◆ **Activity 1**
Do these statements agree with the text on working with startups? Answer yes or no for each, quoting the words of the text that decide it.
(a) The writer once worked as a venture capital partner.
(b) The text describes changing the enterprise from the inside-out as simple.
(c) The text offers five tips for working with startups.
◆ **Activity 2**
Can you reproduce the text on working with startups word for word, from "If we can also" up to and including "your own team."?

Start of Document segment

How to work with startups

7 ways to engage the startup community

When I was a venture capital partner, it was fascinating to see how many startup founders were sitting in large enterprises and had great ideas, but were perhaps afraid to take them to management.

Sounds like somebody else’s company doesn’t it? This is what happens in an organisation – possibly even yours – where there is a rejection of new ideas. The paradox is there is increasing pressure for businesses to digitally transform.

To make this change from the inside-out is, and always will be, both complex and difficult. The alternative for the CIO is to find ways to partner with the external ecosystem and bring innovation into your enterprise.

If we can also tap into the innovation that flows naturally within the company that would actually be a very good thing. We often find that the business-as-usual team struggles to keep up with the demands of various internal stakeholders for change.

As the CIO, your job is to ensure that these needs are met with disenfranchising your own team.

Here are my 7 tips to innovate and work with startups.

1. Start with an innovation self-diagnosis

This might seem to be bad advice but you do have to reflect on where the enterprise is weak and what domains need to be enhanced. Let’s remember this is all about ‘what’ not ‘how’. Start this by doing some analysis where the key pain points are in the current business processes.

Trey Zagante runs an ‘innovation diagnois’ for his company, Venturetec. The real advantage of an independent analysis is that this also allows you to take a more holistic perspective of the problem.

End of Document segment
Start of Supplied data

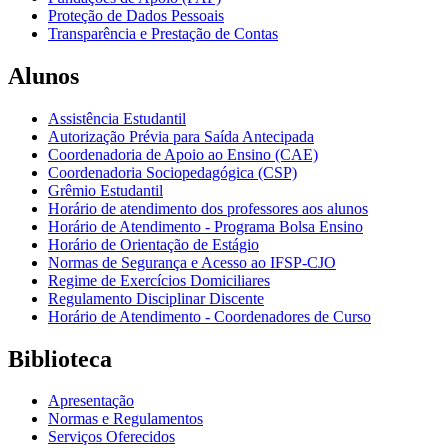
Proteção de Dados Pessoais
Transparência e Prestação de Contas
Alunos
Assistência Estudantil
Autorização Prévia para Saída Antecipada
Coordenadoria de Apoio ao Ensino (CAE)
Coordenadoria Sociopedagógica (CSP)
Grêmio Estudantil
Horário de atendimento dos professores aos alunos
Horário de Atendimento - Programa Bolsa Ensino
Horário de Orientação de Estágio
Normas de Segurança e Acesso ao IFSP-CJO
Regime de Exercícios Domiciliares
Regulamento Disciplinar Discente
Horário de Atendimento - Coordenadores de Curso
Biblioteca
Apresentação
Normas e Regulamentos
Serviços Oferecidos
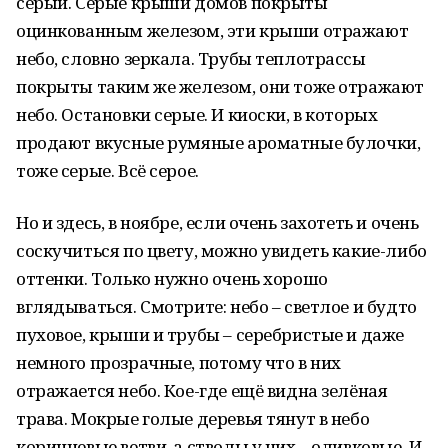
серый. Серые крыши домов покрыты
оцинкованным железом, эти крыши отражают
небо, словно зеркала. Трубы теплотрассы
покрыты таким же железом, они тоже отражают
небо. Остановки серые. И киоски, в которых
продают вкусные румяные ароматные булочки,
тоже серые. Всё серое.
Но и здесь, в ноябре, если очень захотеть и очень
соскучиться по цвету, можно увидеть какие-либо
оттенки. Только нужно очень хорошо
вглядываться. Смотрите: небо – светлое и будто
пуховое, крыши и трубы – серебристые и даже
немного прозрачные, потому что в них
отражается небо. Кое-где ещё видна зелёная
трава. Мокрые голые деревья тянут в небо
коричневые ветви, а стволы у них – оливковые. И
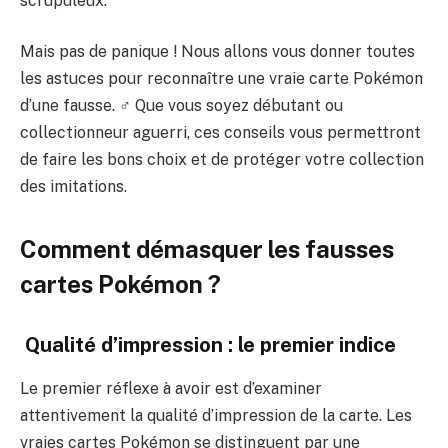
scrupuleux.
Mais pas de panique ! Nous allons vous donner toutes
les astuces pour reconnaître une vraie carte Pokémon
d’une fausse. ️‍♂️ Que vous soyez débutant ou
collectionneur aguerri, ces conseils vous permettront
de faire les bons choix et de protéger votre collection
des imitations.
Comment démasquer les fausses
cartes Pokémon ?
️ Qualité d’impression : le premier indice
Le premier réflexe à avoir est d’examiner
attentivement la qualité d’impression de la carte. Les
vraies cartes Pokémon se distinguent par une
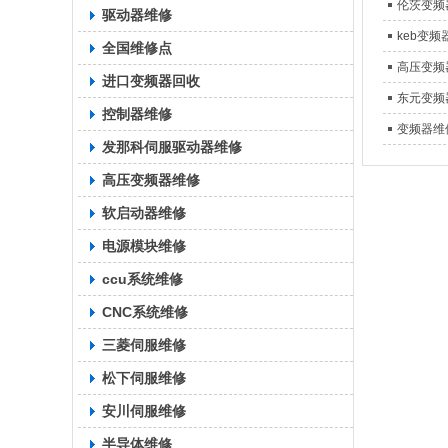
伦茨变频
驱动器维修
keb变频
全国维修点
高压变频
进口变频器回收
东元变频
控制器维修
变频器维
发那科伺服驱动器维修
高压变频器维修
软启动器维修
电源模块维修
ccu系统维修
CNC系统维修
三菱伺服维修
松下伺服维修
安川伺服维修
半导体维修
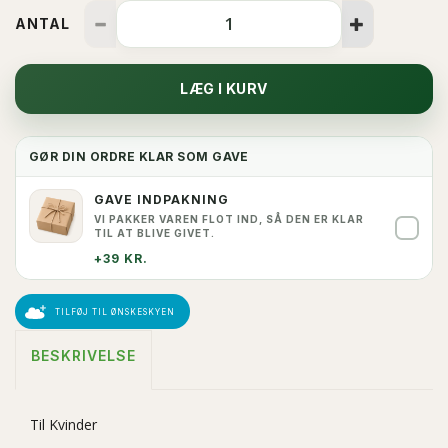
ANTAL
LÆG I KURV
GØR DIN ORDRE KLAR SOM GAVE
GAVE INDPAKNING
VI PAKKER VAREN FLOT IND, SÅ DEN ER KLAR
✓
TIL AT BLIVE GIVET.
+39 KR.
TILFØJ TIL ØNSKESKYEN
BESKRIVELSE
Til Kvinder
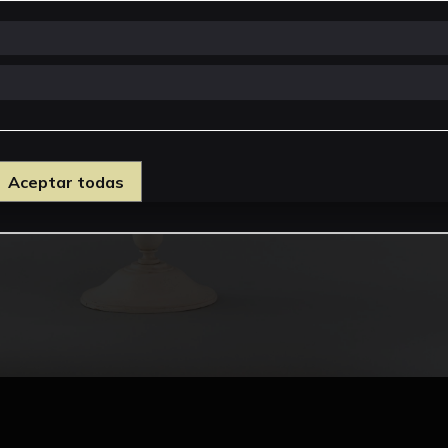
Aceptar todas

End of Supplied data

◆ **Answer 1**
(a) Yes: "When I was a venture capital partner"
(b) No: "both complex and difficult"
(c) No: "Here are my 7 tips to innovate and work with startups."

◆ **Answer 2**
If we can also tap into the innovation that flows naturally within the company that would actually be a very good thing. We often find that the business-as-usual team struggles to keep up with the demands of various internal stakeholders for change.

As the CIO, your job is to ensure that these needs are met with disenfranchising your own team.